Dear Readers,
A happy new year (well, one can only hope).
The Public Inquiry into Foreign Interference (PIFI) is scheduled to issue its final report later this month (exact date TBD). There will be a press conference and a media lockdown so that frantic reading of what might be a door-stopper can take place. I plan to be there and will report out.
In the meantime, those interested might want to have a look at the submission presented by my colleague, Aaron Shull, and myself on behalf of the Centre for International Governance Innovation (which had standing in the policy phase of the Inquiry). The quick read would involve the 14 recommendations advanced at the outset of the report, which you can find here:
https://www.cigionline.org/publications/final-submission-to-the-public-inquiry-into-foreign-interference-in-federal-electoral-processes-and-democratic-institutions-in-canada/
It represents our wish-list for ways that the government’s capacity to “detect, deter and counter” foreign interference might be strengthened in future.
Even before the release of the PIFI final report, attention will turn to the prospect of foreign interference meddling in the Liberal Party of Canada leadership contest (sprint).
Please stay tuned for some thoughts on that.
I like this report. It has valuable advice on a number of issues. There are, however, some related fundamental issues to be highlighted here, regrettably in outline, because a time and space are not available for more fulsome reviews.
Intelligence is not a separate or distinct capability apart from national security work. So,
"Intelligence" should be removed from the general idea/term of "national security and intelligence." National Security is the overall paramount framework and intelligence is an embedded capacity (or should be) within all components with a national security role. Every minister should have an ADM Intelligence.
National Security is a consequent circumstance. Intelligence is an enabling capacity that assists in the achievement of a state of national security by relevant authorities.
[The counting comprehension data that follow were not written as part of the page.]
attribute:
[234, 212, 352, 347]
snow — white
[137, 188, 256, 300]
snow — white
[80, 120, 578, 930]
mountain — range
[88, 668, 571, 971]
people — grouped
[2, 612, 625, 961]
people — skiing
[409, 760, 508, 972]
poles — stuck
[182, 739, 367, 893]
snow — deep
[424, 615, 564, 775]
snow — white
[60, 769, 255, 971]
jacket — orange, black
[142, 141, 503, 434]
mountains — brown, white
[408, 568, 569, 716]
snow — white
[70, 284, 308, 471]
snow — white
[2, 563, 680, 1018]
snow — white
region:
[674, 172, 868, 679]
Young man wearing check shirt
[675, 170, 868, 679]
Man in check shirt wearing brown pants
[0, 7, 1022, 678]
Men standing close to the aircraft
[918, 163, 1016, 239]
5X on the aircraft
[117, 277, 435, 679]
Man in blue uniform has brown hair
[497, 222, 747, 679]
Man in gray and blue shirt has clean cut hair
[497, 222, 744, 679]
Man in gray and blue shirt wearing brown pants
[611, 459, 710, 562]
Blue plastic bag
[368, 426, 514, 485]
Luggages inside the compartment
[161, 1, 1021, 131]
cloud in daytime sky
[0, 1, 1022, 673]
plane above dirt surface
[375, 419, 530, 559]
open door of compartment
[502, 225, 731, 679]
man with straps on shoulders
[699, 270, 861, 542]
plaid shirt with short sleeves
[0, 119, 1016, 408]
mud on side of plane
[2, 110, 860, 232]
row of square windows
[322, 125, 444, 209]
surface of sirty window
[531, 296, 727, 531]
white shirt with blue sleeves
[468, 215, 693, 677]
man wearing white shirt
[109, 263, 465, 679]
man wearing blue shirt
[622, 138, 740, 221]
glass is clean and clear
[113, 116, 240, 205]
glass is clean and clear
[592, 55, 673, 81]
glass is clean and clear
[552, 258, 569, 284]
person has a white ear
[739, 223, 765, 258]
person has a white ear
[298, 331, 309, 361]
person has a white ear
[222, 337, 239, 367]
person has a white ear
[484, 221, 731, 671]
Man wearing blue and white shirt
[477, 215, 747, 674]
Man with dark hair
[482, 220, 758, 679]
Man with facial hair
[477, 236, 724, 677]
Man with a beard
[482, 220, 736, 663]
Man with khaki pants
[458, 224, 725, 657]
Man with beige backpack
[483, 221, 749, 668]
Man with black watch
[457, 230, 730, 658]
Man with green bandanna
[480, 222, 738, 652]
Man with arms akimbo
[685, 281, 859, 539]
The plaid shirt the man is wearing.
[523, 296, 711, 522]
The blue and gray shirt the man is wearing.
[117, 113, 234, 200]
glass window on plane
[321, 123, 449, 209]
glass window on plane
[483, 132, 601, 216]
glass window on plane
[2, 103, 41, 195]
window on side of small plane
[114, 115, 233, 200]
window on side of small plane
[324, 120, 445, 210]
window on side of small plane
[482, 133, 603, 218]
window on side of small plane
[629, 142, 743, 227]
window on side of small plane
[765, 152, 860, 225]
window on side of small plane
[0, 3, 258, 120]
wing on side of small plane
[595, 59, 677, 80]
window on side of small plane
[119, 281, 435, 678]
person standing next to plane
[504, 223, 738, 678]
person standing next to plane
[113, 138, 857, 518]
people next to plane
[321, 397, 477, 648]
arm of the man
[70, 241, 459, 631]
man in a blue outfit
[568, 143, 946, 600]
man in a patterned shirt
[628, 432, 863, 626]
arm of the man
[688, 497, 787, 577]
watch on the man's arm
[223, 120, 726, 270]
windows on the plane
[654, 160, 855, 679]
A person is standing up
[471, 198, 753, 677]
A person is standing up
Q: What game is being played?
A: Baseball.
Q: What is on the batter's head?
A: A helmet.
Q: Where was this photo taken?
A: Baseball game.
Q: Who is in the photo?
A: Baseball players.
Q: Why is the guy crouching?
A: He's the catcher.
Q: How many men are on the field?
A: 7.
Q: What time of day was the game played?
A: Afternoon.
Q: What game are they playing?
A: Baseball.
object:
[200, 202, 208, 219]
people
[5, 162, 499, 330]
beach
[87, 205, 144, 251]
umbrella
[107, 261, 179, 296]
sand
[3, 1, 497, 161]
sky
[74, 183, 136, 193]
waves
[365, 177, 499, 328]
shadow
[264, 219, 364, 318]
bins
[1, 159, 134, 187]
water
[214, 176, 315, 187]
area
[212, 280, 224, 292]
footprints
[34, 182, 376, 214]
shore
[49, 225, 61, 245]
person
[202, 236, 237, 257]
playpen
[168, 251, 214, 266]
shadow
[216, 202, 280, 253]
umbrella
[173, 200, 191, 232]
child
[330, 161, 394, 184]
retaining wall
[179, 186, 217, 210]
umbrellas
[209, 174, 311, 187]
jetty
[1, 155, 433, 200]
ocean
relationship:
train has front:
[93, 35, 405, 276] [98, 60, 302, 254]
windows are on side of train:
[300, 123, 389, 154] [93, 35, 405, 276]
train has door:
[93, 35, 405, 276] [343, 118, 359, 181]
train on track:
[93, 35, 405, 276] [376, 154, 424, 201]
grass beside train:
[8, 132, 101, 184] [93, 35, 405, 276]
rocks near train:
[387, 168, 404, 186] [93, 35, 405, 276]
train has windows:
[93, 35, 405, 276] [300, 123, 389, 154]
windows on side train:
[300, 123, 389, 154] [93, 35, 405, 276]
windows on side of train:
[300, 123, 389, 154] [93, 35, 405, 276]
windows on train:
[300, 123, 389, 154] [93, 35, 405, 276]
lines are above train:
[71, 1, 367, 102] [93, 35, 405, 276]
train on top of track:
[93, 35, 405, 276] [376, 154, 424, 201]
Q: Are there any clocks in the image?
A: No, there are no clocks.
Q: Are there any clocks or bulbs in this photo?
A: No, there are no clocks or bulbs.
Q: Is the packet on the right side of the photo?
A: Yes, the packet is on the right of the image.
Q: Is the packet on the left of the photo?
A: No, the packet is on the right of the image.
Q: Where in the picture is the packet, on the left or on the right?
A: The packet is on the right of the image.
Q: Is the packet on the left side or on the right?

So, while agreeing generally with CIGI Recommendation 6, calling for an independent expert review, it should be a review of the entire "National Security System," within which the "national security intelligence enterprise" would be a central subject, or line of investigation.
There is a similar argument to be made for removing "intelligence" from the title of the NSIA, in favour of a more appropriate title of "National Security Advisor." If NSAs don't know how important intelligence is, the problem is bigger than simply adding a word to their title.
While much has been said about the need for an overall, omnibus National Security Strategy (NSS), there must first be common understanding and acceptance of the overall policy-grand strategy-strategy framework, within which any NSS must be nested. An NSS should be derived from a higher National Security Grand Strategy (NSGS), which engages and mobilizes all elements of national power, identifies grand strategic objectives (the attainment of which are necessary to achieve policy goals (the lack of a true National Security Policy is a story for another time), identifies strategic resourcing/capacity priorities, and legislates principal responsibilities (i.e. lead ministers).
With a true NSGS in hand, a subordinate NSS can be derived providing every department with a role to play in attaining national security that should be defined in a true NSGS. Even Heritage Canada has an important national security role - whether they know it or not.
Production of the NSGS should be a principal responsibility of the National Security Council. It should be published under their logo (whatever it is) and signed by the Prime Minister. While the NSA (see above) in undoubtedly the 'principal national security staff officer of cabinet,' and should do the heavy lifting of relevant staff work, the NSA should not be 'responsible' for the NSGS. Elected leaders must bear that high responsibility.
This leads me to another general thought that there seems to be (not only in this CIGI report, but elsewhere too) a general tendency to call for independent bodies to do what Ministers and other elected officials should be doing. Principal targets here are the Ministers of Public Safety, National Defence, and Foreign Affairs. We might add the Ministers of other important departments with national security impact, like Transport Canada, ISED, Immigration etc. are also a focus. Why are they not the ones telling the public what the public needs to know? If we need a growing number of independent bodies to hold appointed elected officials to account, we've got the wrong elected officials holding positions of responsibility. Where is the responsibility of opposition parties in all this?
Finally, I wholeheartedly agree with CIGI points about educating parliamentarians and political party officials about national security matters in general. My 'average joe' view is that parties have blatantly put their own interests ahead of national interests, mainly because they don't understand the acute nature of geopolitics today and the real threats facing Canada. They have no fighting spirit. It is interesting to note that while many senior public service leaders require academic or professional credential to occupy high posts in departments like Justice, Global Affairs, National Defence, Finance, etc., there seem to be no requirements for advanced degrees or professional designations in national security organizations. While most practitioners know how to 'do' intelligence, virtually none are educated 'about' intelligence.
I could go on....
Great report. Very disappointing that NSICOP had "overreached their allegations." (CSIS had to correct some factual and contextual errors in the NSICOP assessment). Considering Juvenal's oft quoted “Who guards the guards?" we must have a higher rigour and more measured conclusions from our parliamentary review.